Available records: Begin
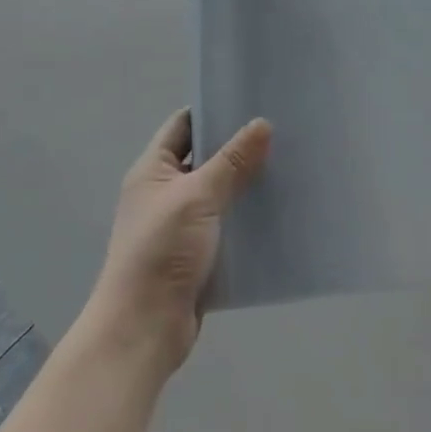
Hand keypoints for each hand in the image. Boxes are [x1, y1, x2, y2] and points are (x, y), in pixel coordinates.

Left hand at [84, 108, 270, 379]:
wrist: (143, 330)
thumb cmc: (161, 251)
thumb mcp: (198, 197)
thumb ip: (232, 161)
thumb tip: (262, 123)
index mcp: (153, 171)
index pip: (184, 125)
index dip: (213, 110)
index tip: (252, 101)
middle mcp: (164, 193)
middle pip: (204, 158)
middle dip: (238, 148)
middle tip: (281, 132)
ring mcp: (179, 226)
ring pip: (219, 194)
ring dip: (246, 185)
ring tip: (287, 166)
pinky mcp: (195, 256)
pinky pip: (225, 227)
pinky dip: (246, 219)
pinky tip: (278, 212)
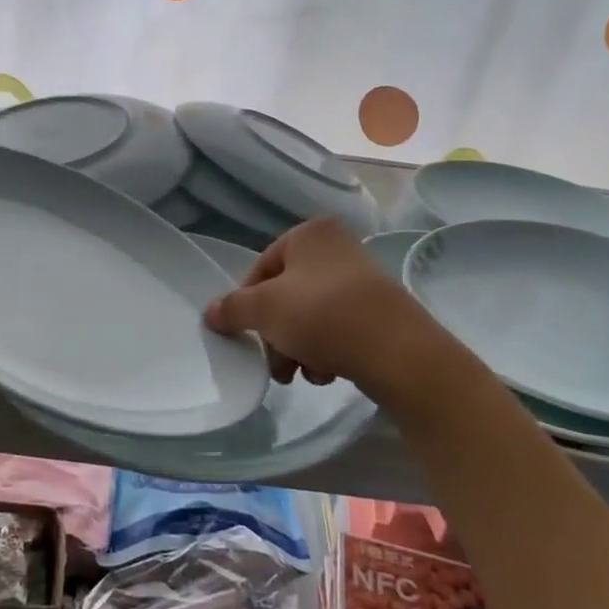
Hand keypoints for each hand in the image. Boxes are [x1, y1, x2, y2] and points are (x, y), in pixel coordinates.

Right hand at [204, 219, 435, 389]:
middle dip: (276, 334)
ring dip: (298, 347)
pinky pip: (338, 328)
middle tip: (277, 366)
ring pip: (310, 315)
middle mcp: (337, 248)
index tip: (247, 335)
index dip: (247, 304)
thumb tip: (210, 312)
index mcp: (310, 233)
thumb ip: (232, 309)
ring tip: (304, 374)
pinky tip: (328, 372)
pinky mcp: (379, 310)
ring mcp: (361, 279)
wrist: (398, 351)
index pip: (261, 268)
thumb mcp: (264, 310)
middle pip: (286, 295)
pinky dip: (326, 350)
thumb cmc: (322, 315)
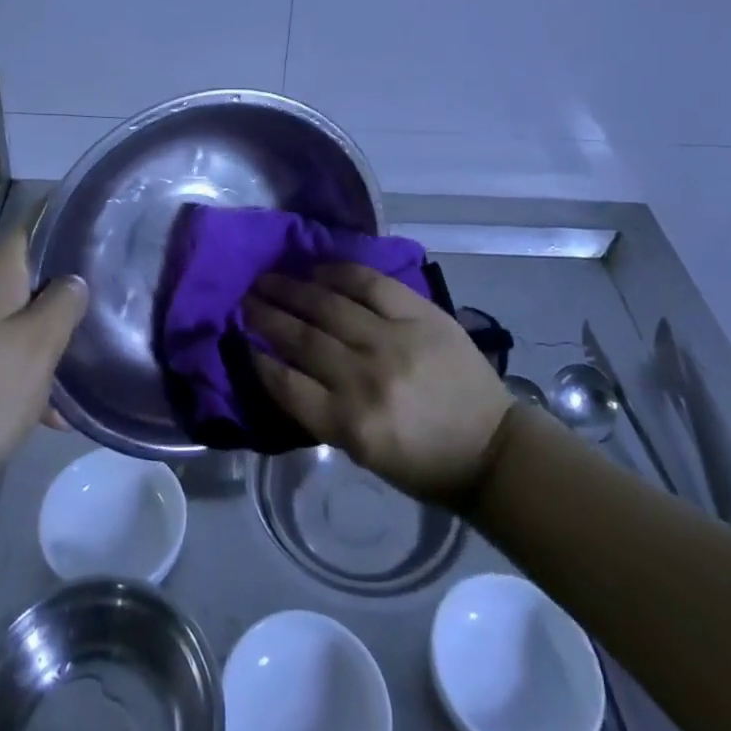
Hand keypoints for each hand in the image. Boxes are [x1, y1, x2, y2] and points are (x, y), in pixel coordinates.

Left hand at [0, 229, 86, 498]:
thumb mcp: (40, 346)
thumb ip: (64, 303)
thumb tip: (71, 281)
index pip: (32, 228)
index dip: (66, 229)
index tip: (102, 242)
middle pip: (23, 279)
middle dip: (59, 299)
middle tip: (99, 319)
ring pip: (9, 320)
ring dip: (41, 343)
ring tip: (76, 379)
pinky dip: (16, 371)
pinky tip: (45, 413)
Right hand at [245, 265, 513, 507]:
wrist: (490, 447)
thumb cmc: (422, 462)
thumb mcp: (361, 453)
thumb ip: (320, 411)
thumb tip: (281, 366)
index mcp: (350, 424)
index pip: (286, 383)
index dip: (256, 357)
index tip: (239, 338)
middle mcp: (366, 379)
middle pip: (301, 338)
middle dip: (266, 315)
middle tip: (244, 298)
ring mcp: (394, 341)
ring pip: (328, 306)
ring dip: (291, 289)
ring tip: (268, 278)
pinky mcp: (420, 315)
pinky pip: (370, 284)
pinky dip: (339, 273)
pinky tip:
Available records: End
Available records: Begin
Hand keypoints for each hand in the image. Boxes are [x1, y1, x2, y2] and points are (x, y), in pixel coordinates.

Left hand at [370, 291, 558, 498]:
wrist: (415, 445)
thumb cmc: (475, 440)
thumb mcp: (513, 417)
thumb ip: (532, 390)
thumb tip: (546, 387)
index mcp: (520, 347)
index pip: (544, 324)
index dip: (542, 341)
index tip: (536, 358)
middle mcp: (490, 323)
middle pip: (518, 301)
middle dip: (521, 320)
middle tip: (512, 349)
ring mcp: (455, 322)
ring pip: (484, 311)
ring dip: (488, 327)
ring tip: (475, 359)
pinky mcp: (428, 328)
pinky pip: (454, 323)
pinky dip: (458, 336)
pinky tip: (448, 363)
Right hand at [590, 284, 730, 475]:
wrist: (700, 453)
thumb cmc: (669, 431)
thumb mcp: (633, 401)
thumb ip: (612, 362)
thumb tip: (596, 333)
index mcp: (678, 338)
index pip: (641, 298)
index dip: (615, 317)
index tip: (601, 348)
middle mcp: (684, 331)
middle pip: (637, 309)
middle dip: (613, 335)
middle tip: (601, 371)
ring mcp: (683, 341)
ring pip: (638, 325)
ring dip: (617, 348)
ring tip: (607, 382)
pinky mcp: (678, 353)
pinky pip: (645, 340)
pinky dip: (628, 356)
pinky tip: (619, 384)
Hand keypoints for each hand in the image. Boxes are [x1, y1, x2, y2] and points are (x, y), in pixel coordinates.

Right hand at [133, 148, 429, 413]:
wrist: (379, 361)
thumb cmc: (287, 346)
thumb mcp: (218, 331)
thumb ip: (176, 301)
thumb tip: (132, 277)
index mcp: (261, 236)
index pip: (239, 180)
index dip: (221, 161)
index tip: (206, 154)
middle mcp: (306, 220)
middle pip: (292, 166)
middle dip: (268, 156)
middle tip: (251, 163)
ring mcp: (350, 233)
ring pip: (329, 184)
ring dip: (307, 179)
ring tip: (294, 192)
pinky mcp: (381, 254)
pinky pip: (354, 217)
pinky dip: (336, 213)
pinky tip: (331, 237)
Available records: End
Exercise requirements
In the entries above, find the line holding "pinky mcp: (678, 353)" and the line holding "pinky tip: (331, 237)", then retype exactly those two lines and every line between them, and nothing else.

Answer to this task
pinky mcp: (678, 353)
pinky pip: (645, 340)
pinky dip: (628, 356)
pinky tip: (619, 384)
Hand keypoints for each hand in the image. Boxes are [x1, y1, x2, y2] and points are (x, y), in pixel coordinates.

Right hand at [133, 148, 429, 413]:
wrist: (379, 361)
thumb cmc: (287, 346)
thumb mcp: (218, 331)
thumb ip: (176, 301)
thumb tip: (132, 277)
index mcp: (261, 236)
index pip: (239, 180)
index dip: (221, 161)
index tip: (206, 154)
middle mcp: (306, 220)
middle pip: (292, 166)
middle dip: (268, 156)
middle tip: (251, 163)
ring mcp: (350, 233)
ring pip: (329, 184)
ring dip: (307, 179)
ring tip: (294, 192)
pinky mcp: (381, 254)
pinky pip: (354, 217)
pinky dip: (336, 213)
pinky tip: (331, 237)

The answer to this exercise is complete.